- REQUIRED WORK
Reproduce the listing verbatim, starting at the line containing "해당 닷넷 스탠다드 버전을" and continuing through the end of the listing, inclusive.

- INFORMATION GIVEN

┏━━

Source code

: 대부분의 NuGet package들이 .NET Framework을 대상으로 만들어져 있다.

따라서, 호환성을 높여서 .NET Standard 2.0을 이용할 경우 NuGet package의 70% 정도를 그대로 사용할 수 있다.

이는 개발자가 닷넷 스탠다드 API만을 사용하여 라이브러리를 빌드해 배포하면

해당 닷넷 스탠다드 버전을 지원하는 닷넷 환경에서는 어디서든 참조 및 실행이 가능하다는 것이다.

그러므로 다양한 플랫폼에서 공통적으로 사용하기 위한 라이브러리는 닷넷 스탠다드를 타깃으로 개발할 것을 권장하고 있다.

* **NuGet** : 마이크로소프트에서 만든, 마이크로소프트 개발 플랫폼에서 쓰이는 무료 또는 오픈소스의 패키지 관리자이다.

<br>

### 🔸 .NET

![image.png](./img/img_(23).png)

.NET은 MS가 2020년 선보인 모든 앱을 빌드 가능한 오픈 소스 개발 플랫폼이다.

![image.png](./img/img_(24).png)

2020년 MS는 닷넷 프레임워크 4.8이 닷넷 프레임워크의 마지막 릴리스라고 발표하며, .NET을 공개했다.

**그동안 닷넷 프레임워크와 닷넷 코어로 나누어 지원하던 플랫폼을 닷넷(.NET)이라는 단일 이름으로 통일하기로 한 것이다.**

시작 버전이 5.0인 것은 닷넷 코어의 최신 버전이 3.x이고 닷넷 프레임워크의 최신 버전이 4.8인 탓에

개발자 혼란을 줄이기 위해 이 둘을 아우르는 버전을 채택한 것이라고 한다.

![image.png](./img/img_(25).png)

┗━━

- REPLY
해당 닷넷 스탠다드 버전을 지원하는 닷넷 환경에서는 어디서든 참조 및 실행이 가능하다는 것이다.

그러므로 다양한 플랫폼에서 공통적으로 사용하기 위한 라이브러리는 닷넷 스탠다드를 타깃으로 개발할 것을 권장하고 있다.

* **NuGet** : 마이크로소프트에서 만든, 마이크로소프트 개발 플랫폼에서 쓰이는 무료 또는 오픈소스의 패키지 관리자이다.

<br>

### 🔸 .NET

![image.png](./img/img_(23).png)

.NET은 MS가 2020년 선보인 모든 앱을 빌드 가능한 오픈 소스 개발 플랫폼이다.

![image.png](./img/img_(24).png)

2020년 MS는 닷넷 프레임워크 4.8이 닷넷 프레임워크의 마지막 릴리스라고 발표하며, .NET을 공개했다.

**그동안 닷넷 프레임워크와 닷넷 코어로 나누어 지원하던 플랫폼을 닷넷(.NET)이라는 단일 이름으로 통일하기로 한 것이다.**

시작 버전이 5.0인 것은 닷넷 코어의 최신 버전이 3.x이고 닷넷 프레임워크의 최신 버전이 4.8인 탓에

개발자 혼란을 줄이기 위해 이 둘을 아우르는 버전을 채택한 것이라고 한다.

![image.png](./img/img_(25).png)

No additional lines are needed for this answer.